_Problem requirements_: Put the listing below into a numbered list, one line per item, with blank lines and the picture lines left out.

_The data_:
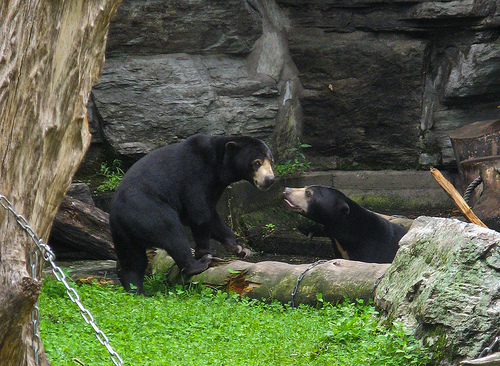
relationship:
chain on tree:
[1, 196, 134, 365] [0, 2, 108, 365]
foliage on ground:
[91, 288, 375, 359] [14, 227, 499, 362]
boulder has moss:
[375, 218, 499, 365] [438, 245, 482, 316]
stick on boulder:
[428, 160, 493, 236] [375, 218, 499, 365]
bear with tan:
[110, 132, 272, 292] [258, 159, 275, 195]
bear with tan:
[285, 185, 429, 272] [283, 185, 307, 212]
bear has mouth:
[285, 185, 429, 272] [279, 188, 316, 221]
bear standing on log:
[110, 132, 272, 292] [71, 207, 393, 315]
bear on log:
[110, 132, 272, 292] [71, 207, 393, 315]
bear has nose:
[110, 132, 272, 292] [262, 175, 277, 187]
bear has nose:
[285, 185, 429, 272] [278, 186, 289, 196]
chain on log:
[282, 254, 333, 310] [71, 207, 393, 315]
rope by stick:
[460, 172, 484, 211] [428, 160, 493, 236]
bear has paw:
[110, 132, 272, 292] [228, 229, 252, 263]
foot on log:
[171, 249, 221, 282] [71, 207, 393, 315]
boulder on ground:
[375, 218, 499, 365] [14, 227, 499, 362]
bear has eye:
[110, 132, 272, 292] [254, 159, 260, 167]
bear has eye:
[285, 185, 429, 272] [306, 189, 310, 199]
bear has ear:
[110, 132, 272, 292] [221, 141, 238, 155]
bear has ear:
[285, 185, 429, 272] [339, 203, 351, 220]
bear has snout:
[110, 132, 272, 292] [246, 161, 276, 192]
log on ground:
[71, 207, 393, 315] [14, 227, 499, 362]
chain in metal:
[1, 196, 134, 365] [7, 204, 29, 225]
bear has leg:
[110, 132, 272, 292] [122, 199, 209, 280]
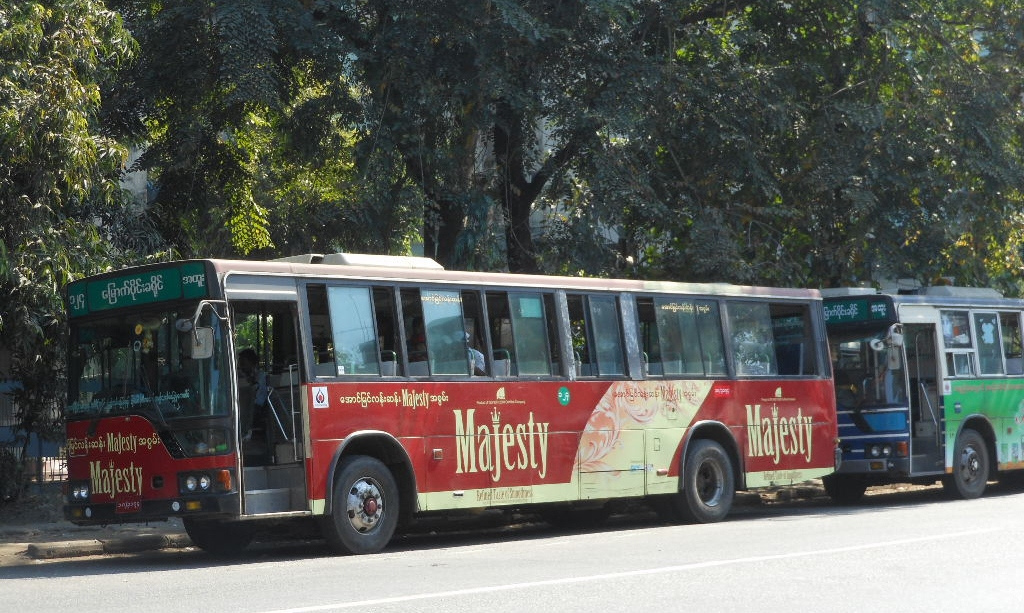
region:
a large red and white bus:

_Reply to the task_:
1. relationship:
2. chain on tree:
3. [1, 196, 134, 365] [0, 2, 108, 365]
4. foliage on ground:
5. [91, 288, 375, 359] [14, 227, 499, 362]
6. boulder has moss:
7. [375, 218, 499, 365] [438, 245, 482, 316]
8. stick on boulder:
9. [428, 160, 493, 236] [375, 218, 499, 365]
10. bear with tan:
11. [110, 132, 272, 292] [258, 159, 275, 195]
12. bear with tan:
13. [285, 185, 429, 272] [283, 185, 307, 212]
14. bear has mouth:
15. [285, 185, 429, 272] [279, 188, 316, 221]
16. bear standing on log:
17. [110, 132, 272, 292] [71, 207, 393, 315]
18. bear on log:
19. [110, 132, 272, 292] [71, 207, 393, 315]
20. bear has nose:
21. [110, 132, 272, 292] [262, 175, 277, 187]
22. bear has nose:
23. [285, 185, 429, 272] [278, 186, 289, 196]
24. chain on log:
25. [282, 254, 333, 310] [71, 207, 393, 315]
26. rope by stick:
27. [460, 172, 484, 211] [428, 160, 493, 236]
28. bear has paw:
29. [110, 132, 272, 292] [228, 229, 252, 263]
30. foot on log:
31. [171, 249, 221, 282] [71, 207, 393, 315]
32. boulder on ground:
33. [375, 218, 499, 365] [14, 227, 499, 362]
34. bear has eye:
35. [110, 132, 272, 292] [254, 159, 260, 167]
36. bear has eye:
37. [285, 185, 429, 272] [306, 189, 310, 199]
38. bear has ear:
39. [110, 132, 272, 292] [221, 141, 238, 155]
40. bear has ear:
41. [285, 185, 429, 272] [339, 203, 351, 220]
42. bear has snout:
43. [110, 132, 272, 292] [246, 161, 276, 192]
44. log on ground:
45. [71, 207, 393, 315] [14, 227, 499, 362]
46. chain in metal:
47. [1, 196, 134, 365] [7, 204, 29, 225]
48. bear has leg:
49. [110, 132, 272, 292] [122, 199, 209, 280]
50. region:
51. a large red and white bus:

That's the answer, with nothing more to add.